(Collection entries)
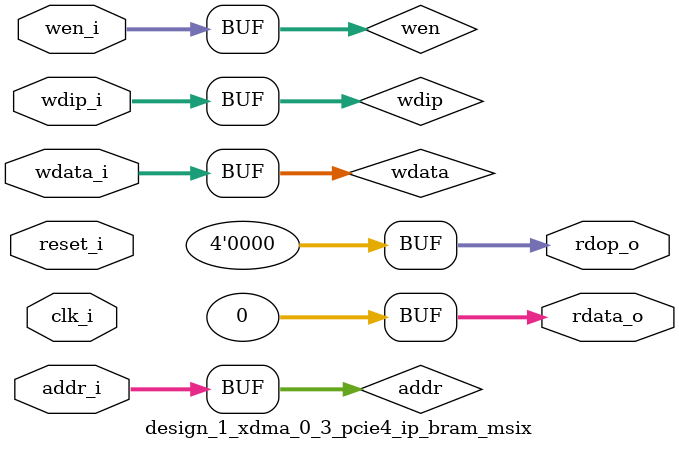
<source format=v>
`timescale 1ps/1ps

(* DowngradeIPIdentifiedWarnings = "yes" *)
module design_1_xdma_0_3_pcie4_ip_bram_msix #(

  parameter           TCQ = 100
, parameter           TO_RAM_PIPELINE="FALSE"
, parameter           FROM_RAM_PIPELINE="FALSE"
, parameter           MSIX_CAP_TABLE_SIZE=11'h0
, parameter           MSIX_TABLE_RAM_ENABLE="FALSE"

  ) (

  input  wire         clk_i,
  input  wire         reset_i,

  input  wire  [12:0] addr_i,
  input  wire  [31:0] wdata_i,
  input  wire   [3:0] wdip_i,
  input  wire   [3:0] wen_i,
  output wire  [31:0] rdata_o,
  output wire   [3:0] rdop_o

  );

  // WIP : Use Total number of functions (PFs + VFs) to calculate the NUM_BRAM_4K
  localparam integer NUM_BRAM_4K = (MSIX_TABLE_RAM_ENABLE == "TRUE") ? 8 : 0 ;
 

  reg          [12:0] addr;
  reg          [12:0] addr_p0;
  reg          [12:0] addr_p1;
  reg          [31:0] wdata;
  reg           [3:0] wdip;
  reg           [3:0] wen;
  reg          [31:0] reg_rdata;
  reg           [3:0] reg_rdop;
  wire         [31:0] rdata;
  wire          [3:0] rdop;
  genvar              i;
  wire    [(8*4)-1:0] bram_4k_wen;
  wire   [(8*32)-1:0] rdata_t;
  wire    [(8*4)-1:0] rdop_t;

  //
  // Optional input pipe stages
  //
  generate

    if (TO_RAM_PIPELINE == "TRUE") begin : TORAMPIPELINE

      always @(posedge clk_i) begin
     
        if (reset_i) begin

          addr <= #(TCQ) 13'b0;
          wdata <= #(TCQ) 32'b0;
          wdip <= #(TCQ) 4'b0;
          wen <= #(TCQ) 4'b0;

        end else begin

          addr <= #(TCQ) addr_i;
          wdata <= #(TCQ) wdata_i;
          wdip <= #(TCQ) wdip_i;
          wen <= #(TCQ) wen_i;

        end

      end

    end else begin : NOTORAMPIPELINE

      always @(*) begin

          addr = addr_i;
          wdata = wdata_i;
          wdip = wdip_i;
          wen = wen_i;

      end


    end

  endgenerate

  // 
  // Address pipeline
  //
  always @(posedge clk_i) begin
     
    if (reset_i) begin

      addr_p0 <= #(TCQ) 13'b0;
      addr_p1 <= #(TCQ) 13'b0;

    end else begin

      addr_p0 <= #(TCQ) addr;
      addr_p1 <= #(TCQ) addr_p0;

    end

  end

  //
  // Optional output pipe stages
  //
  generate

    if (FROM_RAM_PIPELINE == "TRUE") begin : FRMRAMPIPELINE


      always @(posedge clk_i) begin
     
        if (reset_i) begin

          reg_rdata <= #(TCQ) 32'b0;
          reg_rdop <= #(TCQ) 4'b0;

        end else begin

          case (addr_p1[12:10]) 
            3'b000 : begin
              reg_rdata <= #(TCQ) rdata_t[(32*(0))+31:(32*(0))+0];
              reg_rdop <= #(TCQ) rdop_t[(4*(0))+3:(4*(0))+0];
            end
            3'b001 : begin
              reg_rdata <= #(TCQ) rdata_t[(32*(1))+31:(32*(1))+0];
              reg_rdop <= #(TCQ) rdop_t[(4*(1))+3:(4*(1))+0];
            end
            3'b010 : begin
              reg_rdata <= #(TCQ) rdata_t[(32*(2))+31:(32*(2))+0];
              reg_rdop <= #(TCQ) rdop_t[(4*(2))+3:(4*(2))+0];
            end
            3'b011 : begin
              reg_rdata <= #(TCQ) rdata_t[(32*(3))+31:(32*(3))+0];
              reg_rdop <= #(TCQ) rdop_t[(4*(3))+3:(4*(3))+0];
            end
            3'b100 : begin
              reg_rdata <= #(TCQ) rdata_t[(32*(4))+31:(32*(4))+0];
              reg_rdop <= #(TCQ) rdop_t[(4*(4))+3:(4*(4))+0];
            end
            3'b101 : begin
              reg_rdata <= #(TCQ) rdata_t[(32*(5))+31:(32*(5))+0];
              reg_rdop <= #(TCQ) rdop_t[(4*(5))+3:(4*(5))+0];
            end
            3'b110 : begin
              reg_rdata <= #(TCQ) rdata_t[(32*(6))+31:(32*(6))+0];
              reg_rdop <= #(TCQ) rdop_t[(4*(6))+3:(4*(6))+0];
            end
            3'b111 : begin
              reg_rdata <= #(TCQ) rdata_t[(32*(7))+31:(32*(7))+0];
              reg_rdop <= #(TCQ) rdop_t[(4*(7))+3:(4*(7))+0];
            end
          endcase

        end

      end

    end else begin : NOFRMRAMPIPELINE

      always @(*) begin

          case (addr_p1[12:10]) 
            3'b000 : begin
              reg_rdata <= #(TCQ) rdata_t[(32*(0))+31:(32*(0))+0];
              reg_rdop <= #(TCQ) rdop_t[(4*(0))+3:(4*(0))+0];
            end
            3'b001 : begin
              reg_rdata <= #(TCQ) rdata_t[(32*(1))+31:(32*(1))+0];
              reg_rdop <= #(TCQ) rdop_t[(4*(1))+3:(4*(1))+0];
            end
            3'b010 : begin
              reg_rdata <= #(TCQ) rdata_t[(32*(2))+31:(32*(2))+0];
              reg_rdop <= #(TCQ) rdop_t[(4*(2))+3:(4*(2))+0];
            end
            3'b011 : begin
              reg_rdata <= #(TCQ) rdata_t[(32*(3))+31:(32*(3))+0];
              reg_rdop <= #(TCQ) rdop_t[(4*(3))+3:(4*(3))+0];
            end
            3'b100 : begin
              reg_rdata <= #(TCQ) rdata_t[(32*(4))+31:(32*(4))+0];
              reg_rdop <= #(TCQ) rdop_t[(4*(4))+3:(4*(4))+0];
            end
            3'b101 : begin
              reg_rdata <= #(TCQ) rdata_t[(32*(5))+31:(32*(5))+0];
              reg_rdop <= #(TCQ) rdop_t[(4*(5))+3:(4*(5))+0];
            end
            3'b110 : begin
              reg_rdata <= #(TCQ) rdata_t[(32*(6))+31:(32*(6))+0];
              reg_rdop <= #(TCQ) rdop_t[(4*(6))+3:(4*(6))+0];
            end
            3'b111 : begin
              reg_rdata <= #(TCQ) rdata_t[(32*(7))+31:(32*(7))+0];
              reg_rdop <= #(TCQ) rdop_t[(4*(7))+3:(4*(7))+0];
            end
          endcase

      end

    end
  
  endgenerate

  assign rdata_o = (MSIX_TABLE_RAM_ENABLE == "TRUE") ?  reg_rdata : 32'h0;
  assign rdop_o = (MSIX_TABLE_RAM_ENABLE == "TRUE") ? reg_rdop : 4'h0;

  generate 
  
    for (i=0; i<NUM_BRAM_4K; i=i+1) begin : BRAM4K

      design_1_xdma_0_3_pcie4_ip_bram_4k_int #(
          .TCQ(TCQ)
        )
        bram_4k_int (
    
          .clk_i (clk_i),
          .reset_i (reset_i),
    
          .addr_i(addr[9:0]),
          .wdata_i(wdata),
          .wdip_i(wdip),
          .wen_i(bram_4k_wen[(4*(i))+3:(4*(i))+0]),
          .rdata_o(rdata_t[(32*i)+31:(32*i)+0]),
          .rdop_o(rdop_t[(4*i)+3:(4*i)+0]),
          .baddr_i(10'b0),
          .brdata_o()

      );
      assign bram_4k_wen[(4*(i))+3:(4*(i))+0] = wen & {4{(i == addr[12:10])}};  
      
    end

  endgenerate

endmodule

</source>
---
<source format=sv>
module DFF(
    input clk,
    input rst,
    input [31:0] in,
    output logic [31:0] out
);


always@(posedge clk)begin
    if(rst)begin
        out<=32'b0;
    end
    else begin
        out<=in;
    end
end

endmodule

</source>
---
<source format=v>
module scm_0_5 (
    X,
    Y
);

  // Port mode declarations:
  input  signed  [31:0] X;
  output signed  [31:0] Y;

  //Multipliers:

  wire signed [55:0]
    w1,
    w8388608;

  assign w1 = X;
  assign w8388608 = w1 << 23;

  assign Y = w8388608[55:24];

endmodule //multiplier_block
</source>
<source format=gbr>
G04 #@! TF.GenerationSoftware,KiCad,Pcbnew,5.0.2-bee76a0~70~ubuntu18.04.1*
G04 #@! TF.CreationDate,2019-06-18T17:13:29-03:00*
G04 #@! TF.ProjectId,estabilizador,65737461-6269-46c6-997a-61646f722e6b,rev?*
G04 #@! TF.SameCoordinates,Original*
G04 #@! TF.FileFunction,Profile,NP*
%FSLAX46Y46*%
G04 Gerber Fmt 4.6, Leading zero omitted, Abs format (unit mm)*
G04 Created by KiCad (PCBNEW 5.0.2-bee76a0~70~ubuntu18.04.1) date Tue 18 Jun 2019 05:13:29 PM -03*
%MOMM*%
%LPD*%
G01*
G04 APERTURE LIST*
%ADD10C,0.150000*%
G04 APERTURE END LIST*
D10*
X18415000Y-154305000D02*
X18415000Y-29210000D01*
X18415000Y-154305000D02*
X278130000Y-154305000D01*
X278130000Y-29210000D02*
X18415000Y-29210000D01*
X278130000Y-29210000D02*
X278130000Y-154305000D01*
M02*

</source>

§ **Brief**: Using the records above, find and show each line with the string "assign".

§ **Task response**:
  assign rdata_o = (MSIX_TABLE_RAM_ENABLE == "TRUE") ?  reg_rdata : 32'h0;
  assign rdop_o = (MSIX_TABLE_RAM_ENABLE == "TRUE") ? reg_rdop : 4'h0;
      assign bram_4k_wen[(4*(i))+3:(4*(i))+0] = wen & {4{(i == addr[12:10])}};  
  assign w1 = X;
  assign w8388608 = w1 << 23;
  assign Y = w8388608[55:24];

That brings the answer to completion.